The authors are thankful to all the staff of the MRSN and the clinical microbiology laboratory of the MRSN MTF network. Additionally, we would like to thank Dr. Madeline Galac for sharing insight on phylogenetic analysis using parsimony and Dr. Xavier Didelot for helpful discussions in predicting patient transmission events during bacterial outbreaks. The manuscript has been reviewed by the Walter Reed Army Institute of Research and there is no objection to its presentation. The views expressed herein are those of the author(s) and do not necessarily reflect the official policy or position of the Defense Health Agency, Brooke Army Medical Center, the Department of Defense, nor any agencies under the U.S. Government.

Funding

This study was funded by the U.S. Army Medical command and the Defense Medical Research and Development Program. In addition, this study was partly funded by the Armed Forces Health Surveillance Division (AFHSD), Global Emerging Infections Surveillance (GEIS) Branch ProMIS P0079_22_WR. The funders have no role in the decision to publish or the preparation of this article.

Author Contributions

P.T.M and F.L. designed research; W.S., L.R.H, A.P., C.H., M.J.M, B.W.C., E.S., A.O., R.M., J.S., K.B., B.T.J, L.P., K.L., B.T., L.M.Y., Y.I.K., P.T.M. and F.L. performed research. W.S., L.R.H., C.H., E.S., J.W.B., P.T.M. and F.L. analyzed research; B.T., A.B., A.E.M, J.L.K, R.J.C., J.W.B. contributed clinical metadata and isolates. W.S., M.J.M, P.T.M and F.L. wrote the paper with input from all authors.

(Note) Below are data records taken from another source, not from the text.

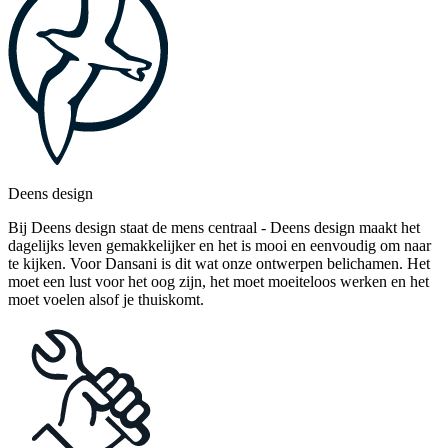
Deens design
Bij Deens design staat de mens centraal - Deens design maakt het
dagelijks leven gemakkelijker en het is mooi en eenvoudig om naar
te kijken. Voor Dansani is dit wat onze ontwerpen belichamen. Het
moet een lust voor het oog zijn, het moet moeiteloos werken en het
moet voelen alsof je thuiskomt.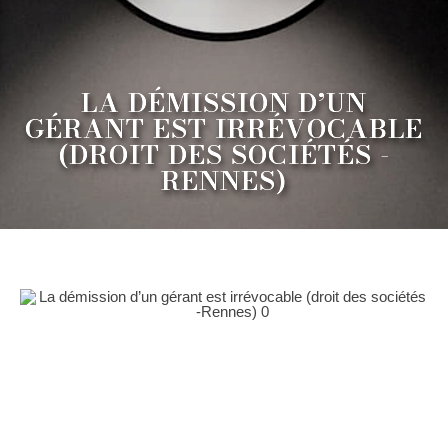
LA DÉMISSION D’UN
GÉRANT EST IRRÉVOCABLE
(DROIT DES SOCIÉTÉS -
RENNES)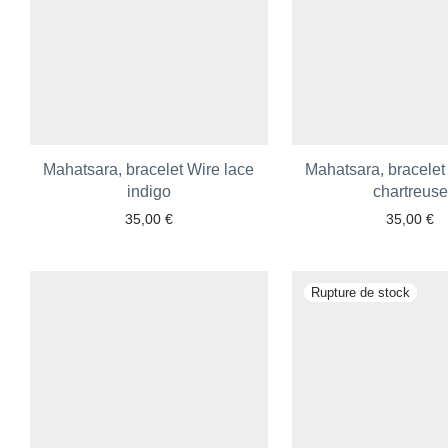
Mahatsara, bracelet Wire lace
Mahatsara, bracelet
indigo
chartreuse
35,00
€
35,00
€
Ajouter aux favoris
Ajouter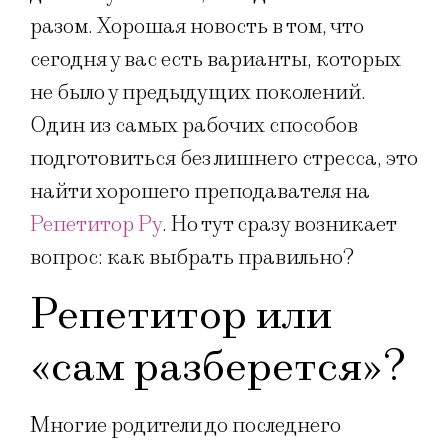
разом. Хорошая новость в том, что
сегодня у вас есть варианты, которых
не было у предыдущих поколений.
Один из самых рабочих способов
подготовиться без лишнего стресса, это
найти хорошего преподавателя на
Репетитор Ру
. Но тут сразу возникает
вопрос: как выбрать правильно?
Репетитор или
«сам разберется»?
Многие родители до последнего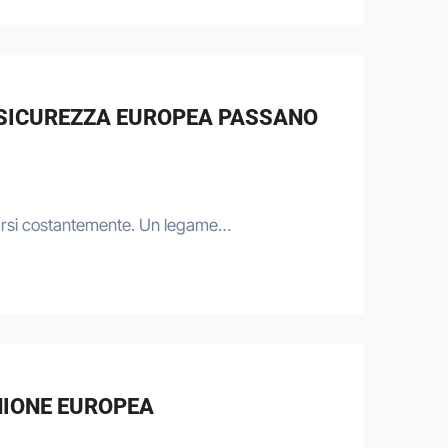
A SICUREZZA EUROPEA PASSANO
forzarsi costantemente. Un legame…
NIONE EUROPEA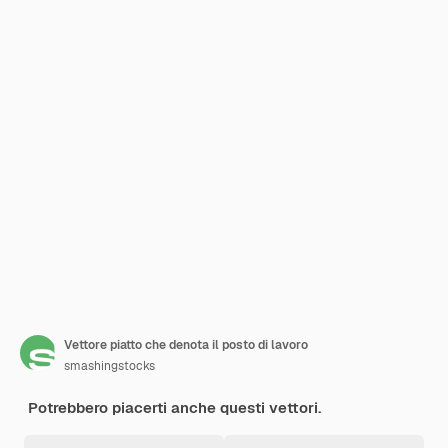
Vettore piatto che denota il posto di lavoro
smashingstocks
Potrebbero piacerti anche questi vettori.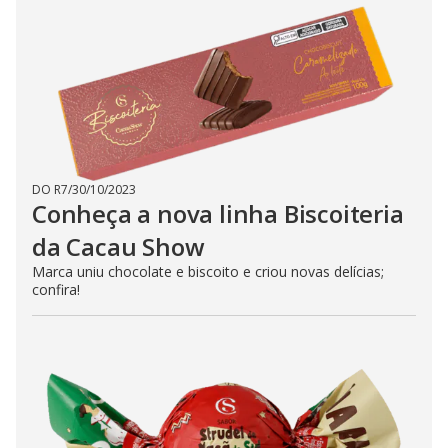
DO R7
/
30/10/2023
Conheça a nova linha Biscoiteria
da Cacau Show
Marca uniu chocolate e biscoito e criou novas delícias;
confira!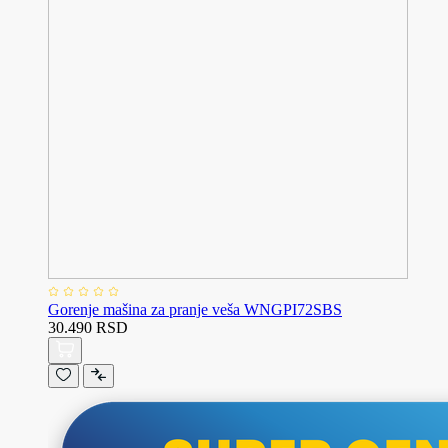
Gorenje mašina za pranje veša WNGPI72SBS
30.490 RSD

Data and materials availability

Both genomic assemblies and raw sequencing data of all isolates analyzed in this study are publicly available in the NCBI database under the BioProject number PRJNA8852179

Competing interests

The authors declare that they have no competing interests.

Minimum Spanning Trees of Pseudomonas aeruginosa cgMLST.

Isolates are color coded by facility, showing the 10 most prominent. (A) Includes all 5,129 Pseudomonas aeruginosa in the MRSN’s collection from 2011-2020. Clusters of isolates belonging to ST-235, -244, and -621 are indicated. (B) Includes all ST-621 isolates from 2011-2020. Genetic distances higher than 23 allelic differences are indicated.